Over the last several years, the cost of dental care has been increasing at a faster rate than most healthcare services. With such rapid developments made to dental procedures, technology, and education, the average American cannot afford many of the treatments that are often recommended by dentists. Although most Americans are insured with some form of healthcare, the expense of a dentist visit often outweighs those benefits, especially during the more demanding procedures, such as root canals and tooth extractions. As a result of this abrupt increase in the cost of dental care, research has shown that only 36% of Americans actually go to the dentist on an annual basis. Unfortunately, when cost is the only thing standing in the way of proper dental care, we are either forced to pay the expenses out of pocket or skip the recommended treatment overall. This in turn, can lead to further health complications down the road.
With such an increase in dental bills, many of us find ourselves wondering why a trip to the dentist is so expensive. Professional dentistry requires extensive knowledge and advanced technology in order to deliver the highest quality of treatment. Studies show that 80% of what a patient pays after their dental procedure goes toward the expense of running an up-to-date dental practice. Considering the cost of office space, payroll of certified staff, health and business insurance, taxes, supplies, and updated technology, it’s no wonder why dental visits are costly. The quality of products that are manufactured in dental labs are also on the rise, resulting in a much higher demand in order to afford reliable crowns, dentures, and other dental products that are being placed inside patients’ mouths.
Dental fillings have come an extremely long way over the last 150 years. Dental filling advancements that might affect the higher treatment costs, include the variety of updated bonding techniques. Now, we have the option of treating our cavities with dental fillings that blend with the actual color of the tooth, making it more aesthetically pleasing to the patient. Tooth composites are also being produced to be a stronger, more translucent material. While a traditional, silver amalgam filling can cost as little as $50, there are some porcelain fillings that can cost almost $4,500. With so many options to choose from, the price of treating tooth decay will most likely continue to increase.
Sometimes, dental procedures require surgical and non-surgical extractions to fix the issues that can’t be treated. While the cost of tooth extractions depend on the difficulty and length of the treatment, the actual procedure usually involves administering anesthesia. Furthermore, the latest anesthesia technology is expensive, and even the most basic forms can get pricey. Depending on the severity, the average tooth removal can cost anywhere from $75 to $700 per tooth.
Root Canals and Crowns
Dental procedures, such as crown placements, normally follow a root canal, turning the treatment into a couple weeks worth of dental visits. The cost of a crown is usually tied to the type of material that it’s made of. Dental labs are making the material more durable so that there are less chances of the crown cracking later down the road. The improvements made in the material of dental crowns make the overall costs range from $300-$700. That’s not to mention that the root canal procedure can cost a couple hundred dollars as well.
Running a Dental Office
With the rise in modernized dental procedures and technology, running a dental office as a professional can cost a small fortune. A small dental office serving roughly 1500 patients per year can cost several hundred thousand dollars per year to operate.

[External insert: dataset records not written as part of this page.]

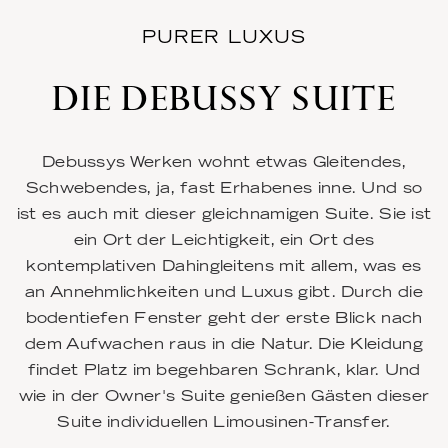
PURER LUXUS
DIE DEBUSSY SUITE
Debussys Werken wohnt etwas Gleitendes,
Schwebendes, ja, fast Erhabenes inne. Und so
ist es auch mit dieser gleichnamigen Suite. Sie ist
ein Ort der Leichtigkeit, ein Ort des
kontemplativen Dahingleitens mit allem, was es
an Annehmlichkeiten und Luxus gibt. Durch die
bodentiefen Fenster geht der erste Blick nach
dem Aufwachen raus in die Natur. Die Kleidung
findet Platz im begehbaren Schrank, klar. Und
wie in der Owner's Suite genießen Gästen dieser
Suite individuellen Limousinen-Transfer.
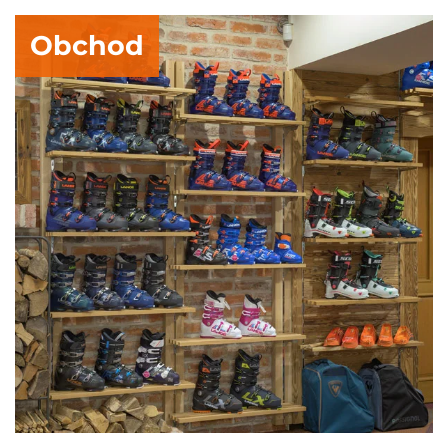
Obchod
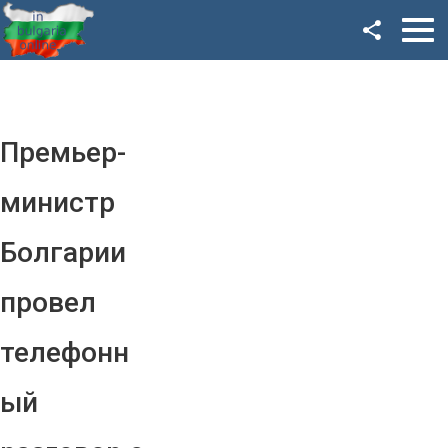
Facebook
Google+
Twitter
Премьер-
YouTube
министр
Instagram
Болгарии
LinkedIn
провел
VK
телефонн
OK
ый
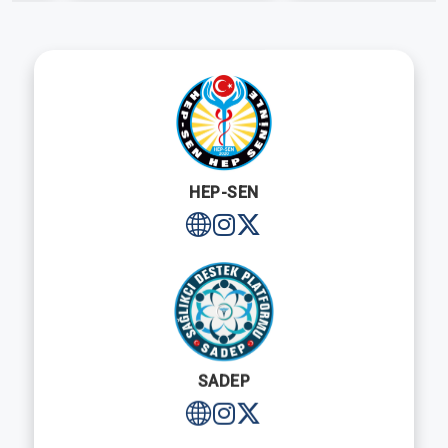
HEP-SEN
SADEP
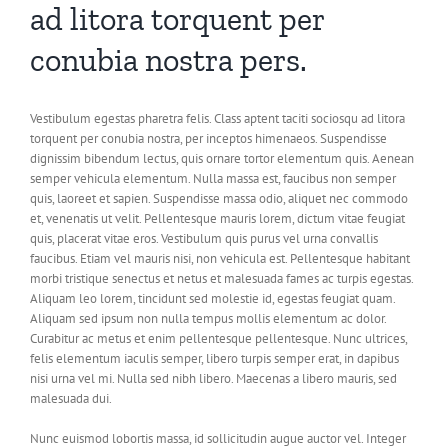
ad litora torquent per
conubia nostra pers.
Vestibulum egestas pharetra felis. Class aptent taciti sociosqu ad litora
torquent per conubia nostra, per inceptos himenaeos. Suspendisse
dignissim bibendum lectus, quis ornare tortor elementum quis. Aenean
semper vehicula elementum. Nulla massa est, faucibus non semper
quis, laoreet et sapien. Suspendisse massa odio, aliquet nec commodo
et, venenatis ut velit. Pellentesque mauris lorem, dictum vitae feugiat
quis, placerat vitae eros. Vestibulum quis purus vel urna convallis
faucibus. Etiam vel mauris nisi, non vehicula est. Pellentesque habitant
morbi tristique senectus et netus et malesuada fames ac turpis egestas.
Aliquam leo lorem, tincidunt sed molestie id, egestas feugiat quam.
Aliquam sed ipsum non nulla tempus mollis elementum ac dolor.
Curabitur ac metus et enim pellentesque pellentesque. Nunc ultrices,
felis elementum iaculis semper, libero turpis semper erat, in dapibus
nisi urna vel mi. Nulla sed nibh libero. Maecenas a libero mauris, sed
malesuada dui.
Nunc euismod lobortis massa, id sollicitudin augue auctor vel. Integer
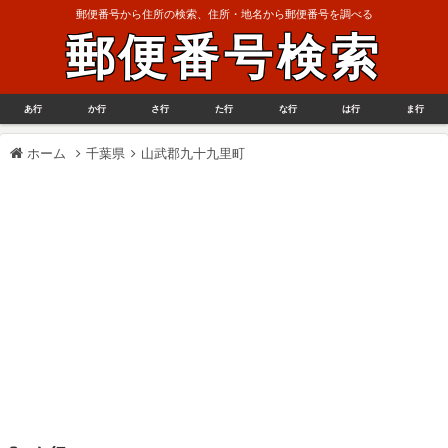
郵便番号から住所の検索、住所・地名から郵便番号を調べる
郵便番号検索
あ行
か行
さ行
た行
な行
は行
ま行
ホーム
千葉県
山武郡九十九里町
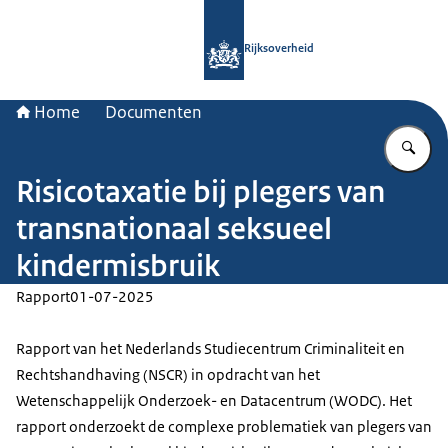
Naar de homepage van Rijksoverheid
Rijksoverheid
Home
Documenten
Vu
Risicotaxatie bij plegers van
transnationaal seksueel
kindermisbruik
Rapport
01-07-2025
Rapport van het Nederlands Studiecentrum Criminaliteit en
Rechtshandhaving (NSCR) in opdracht van het
Wetenschappelijk Onderzoek- en Datacentrum (WODC). Het
rapport onderzoekt de complexe problematiek van plegers van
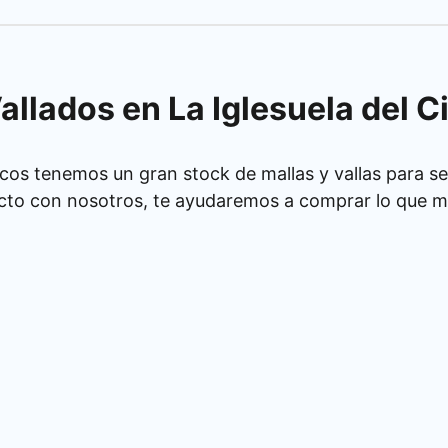
allados en La Iglesuela del C
cos tenemos un gran stock de mallas y vallas para se
cto con nosotros, te ayudaremos a comprar lo que má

Studies have recently shown that more and more people continue to skip the dentist office all together because of the unpleasant bill that comes along with the visit. However, it’s important to remember that the high costs are associated with giving the patient the best quality of care and satisfaction. Dental care is an essential part of living a healthy life, thus why such extensive measures have been taken to make all dental procedures as reliable as possible.